TASK DESCRIPTION = In your copy of the data, omit the pictures and keep all else exactly as given.

DATA UNDER STUDY =

******************************

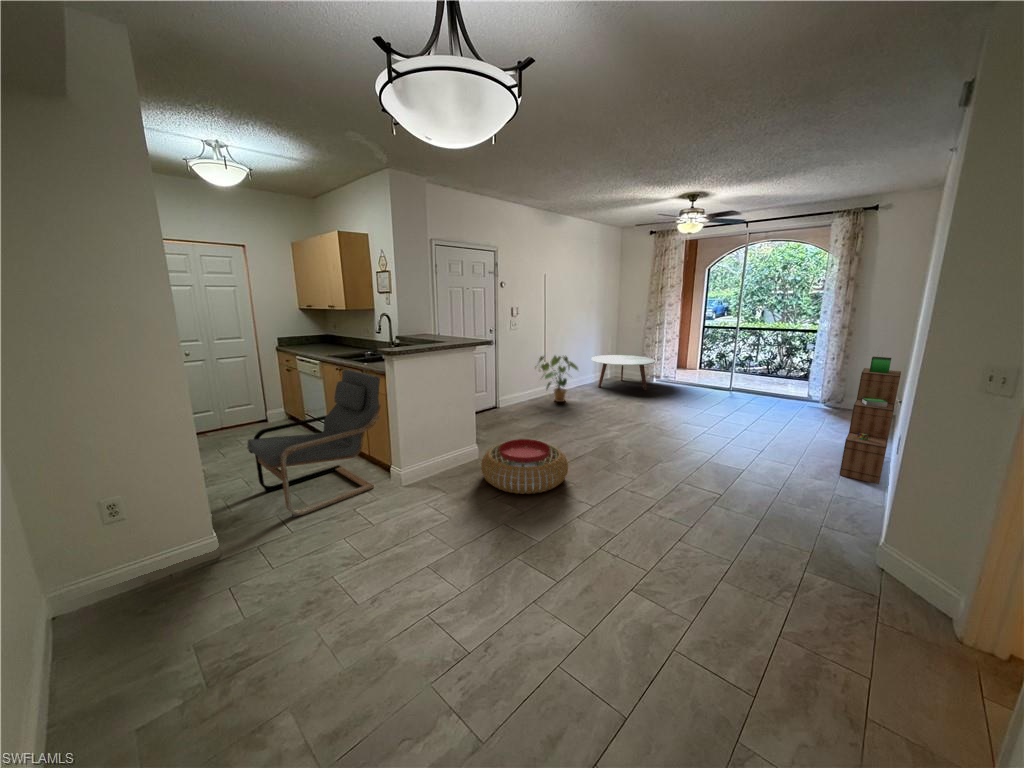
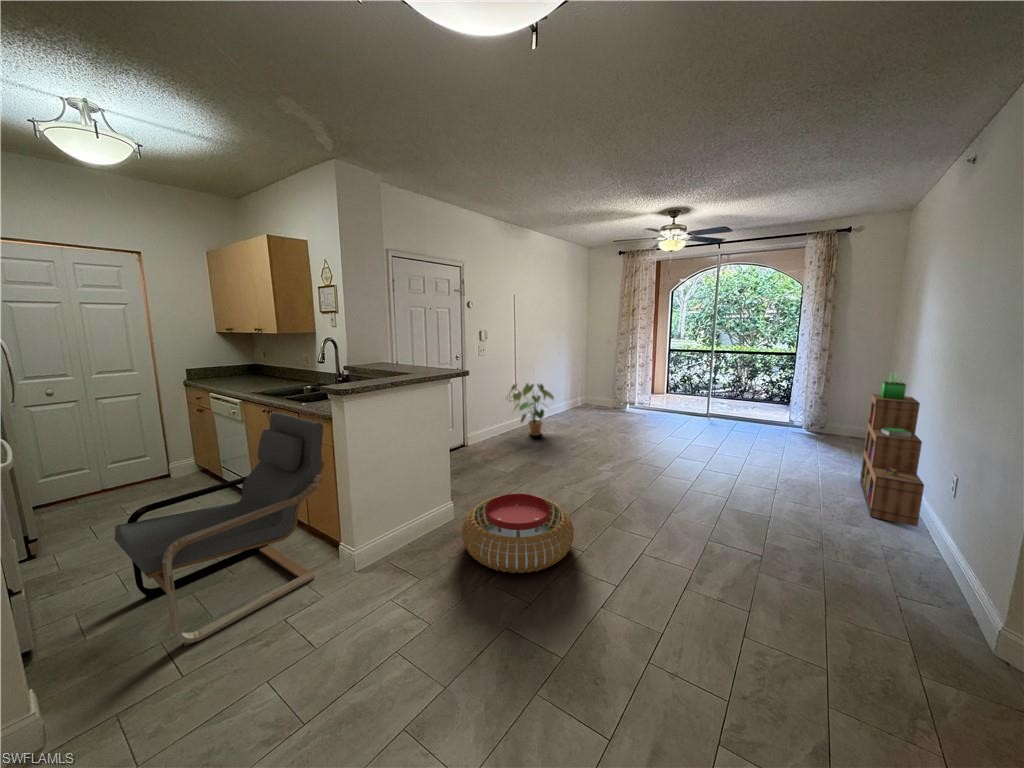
coffee table: present [591,355,655,390] -> none [564,381,631,418]

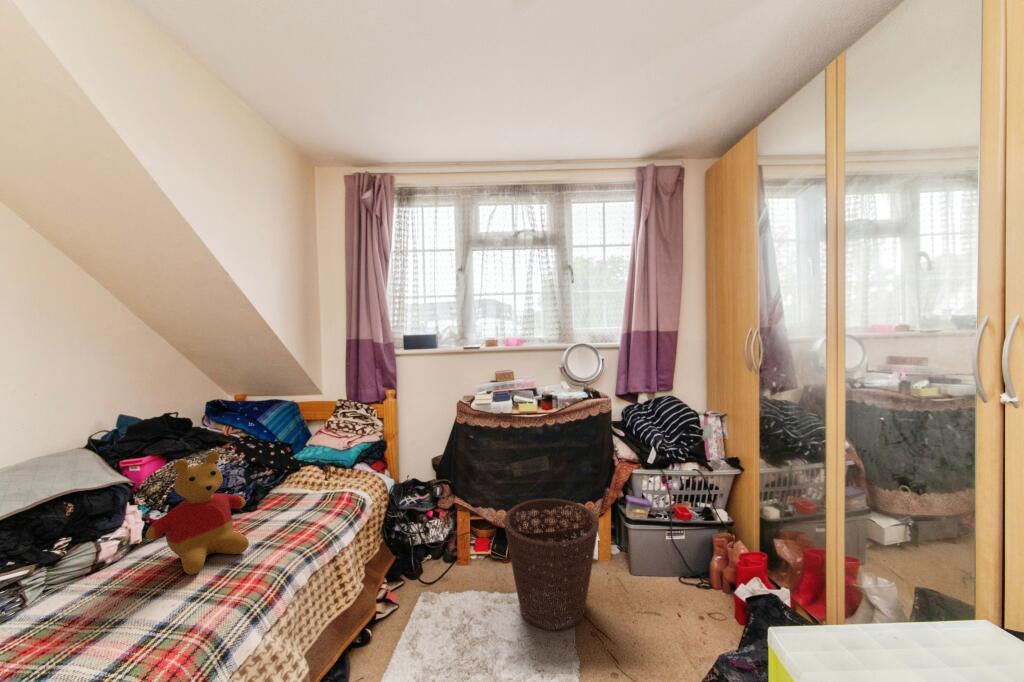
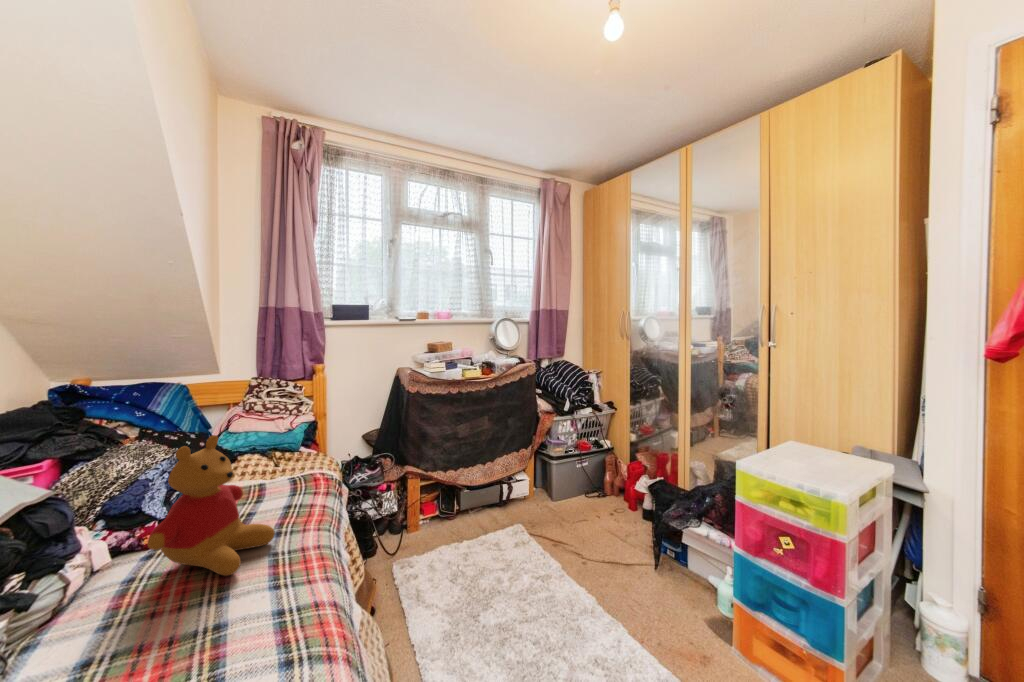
basket: present [504,499,598,632] -> none [475,450,553,553]

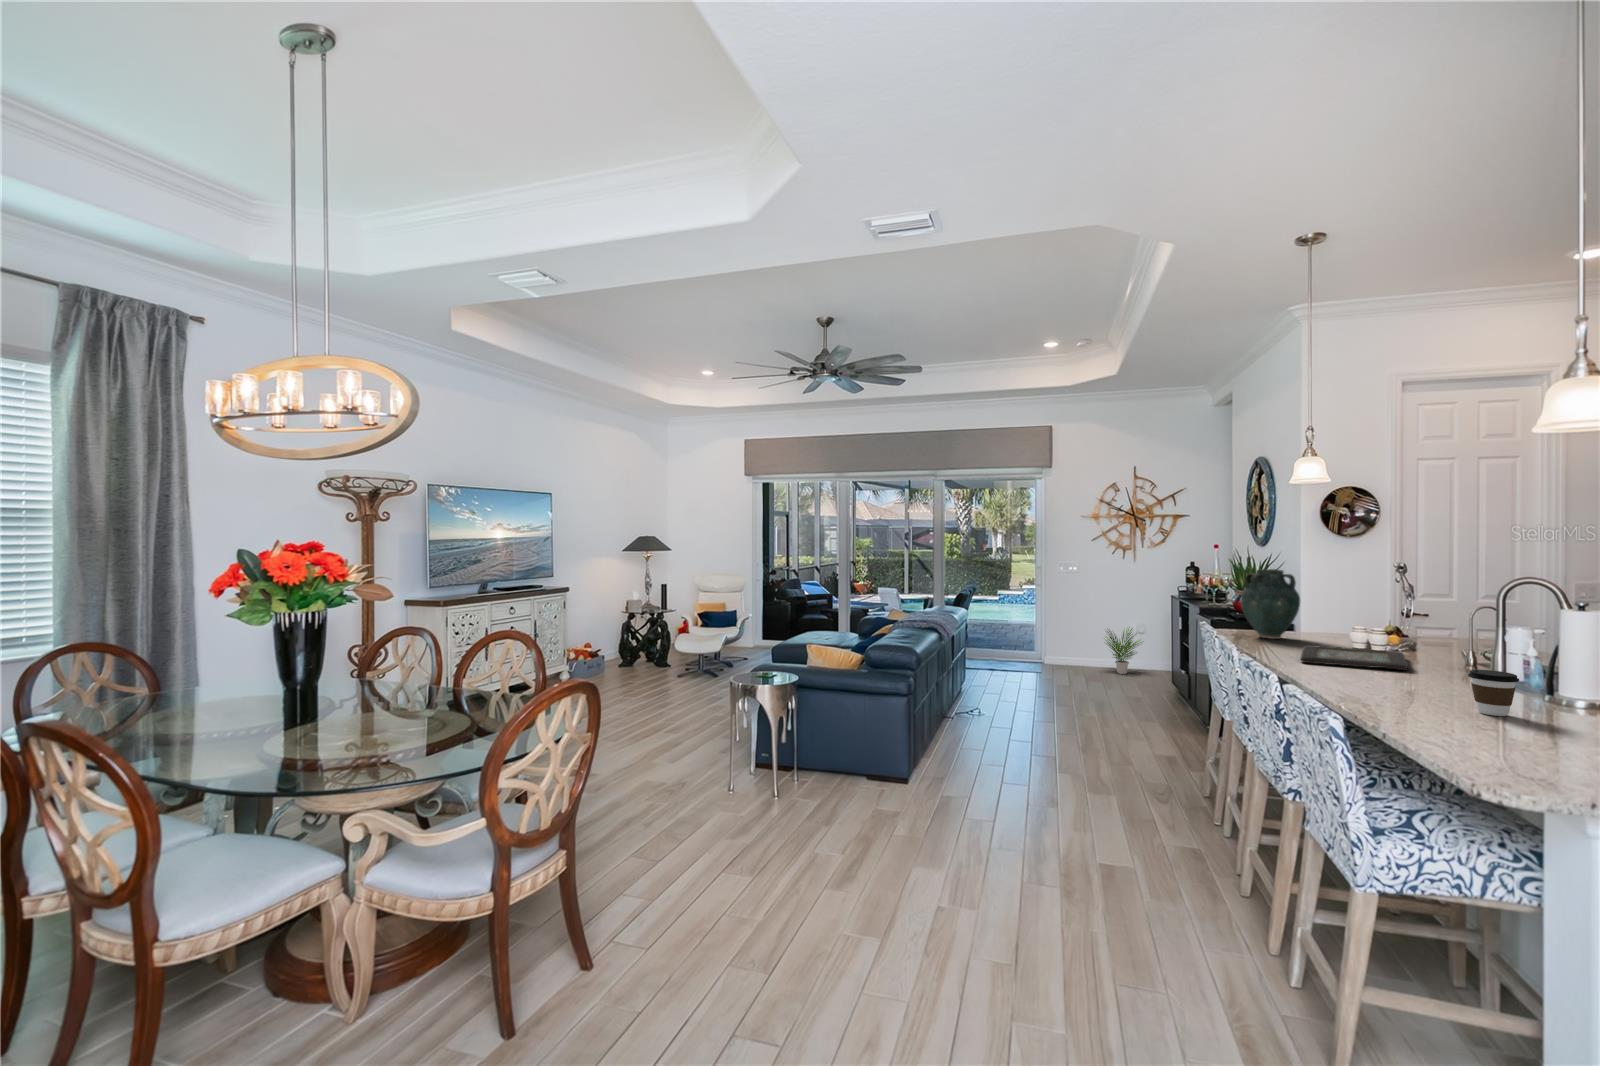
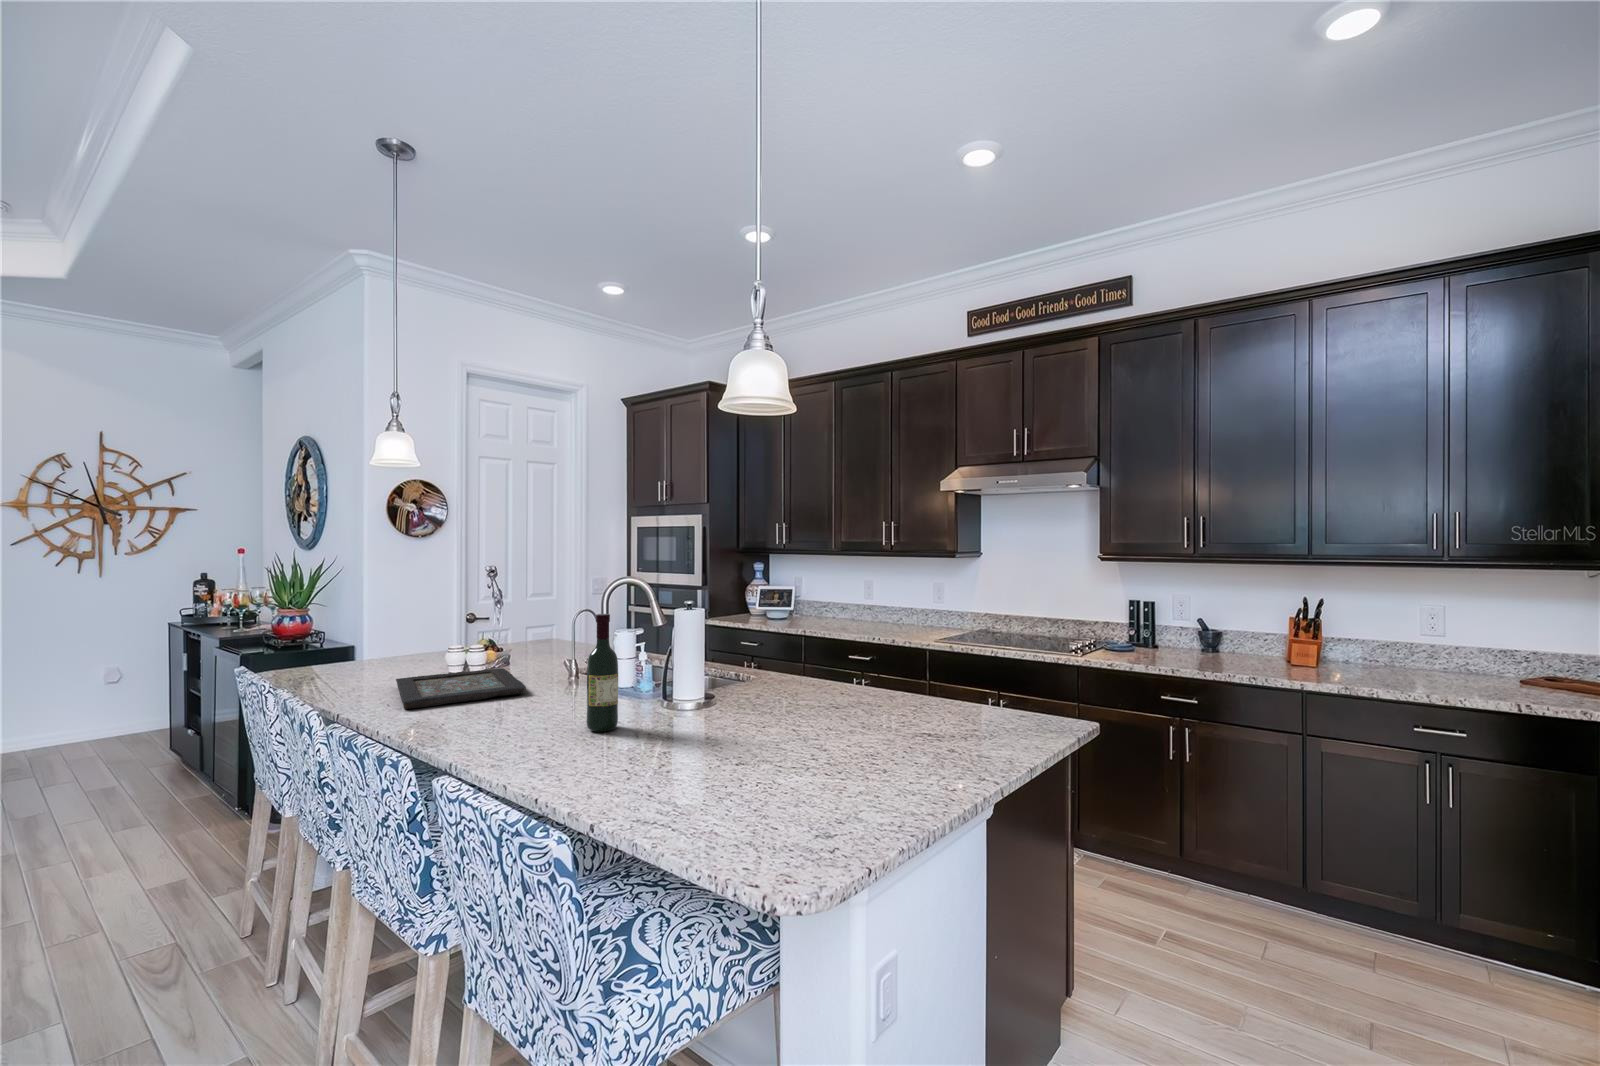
vase: present [1241,569,1300,639] -> none [299,579,381,675]
wine bottle: none [1437,606,1471,702] -> present [587,614,618,732]
potted plant: present [1105,629,1141,674] -> none [23,674,119,752]
coffee cup: present [1468,670,1519,716] -> none [628,686,673,742]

******************************

TASK RESPONSE =
coffee table: present [591,355,655,390] -> none [564,381,631,418]

basket: present [504,499,598,632] -> none [475,450,553,553]

vase: present [1241,569,1300,639] -> none [299,579,381,675]
wine bottle: none [1437,606,1471,702] -> present [587,614,618,732]
potted plant: present [1105,629,1141,674] -> none [23,674,119,752]
coffee cup: present [1468,670,1519,716] -> none [628,686,673,742]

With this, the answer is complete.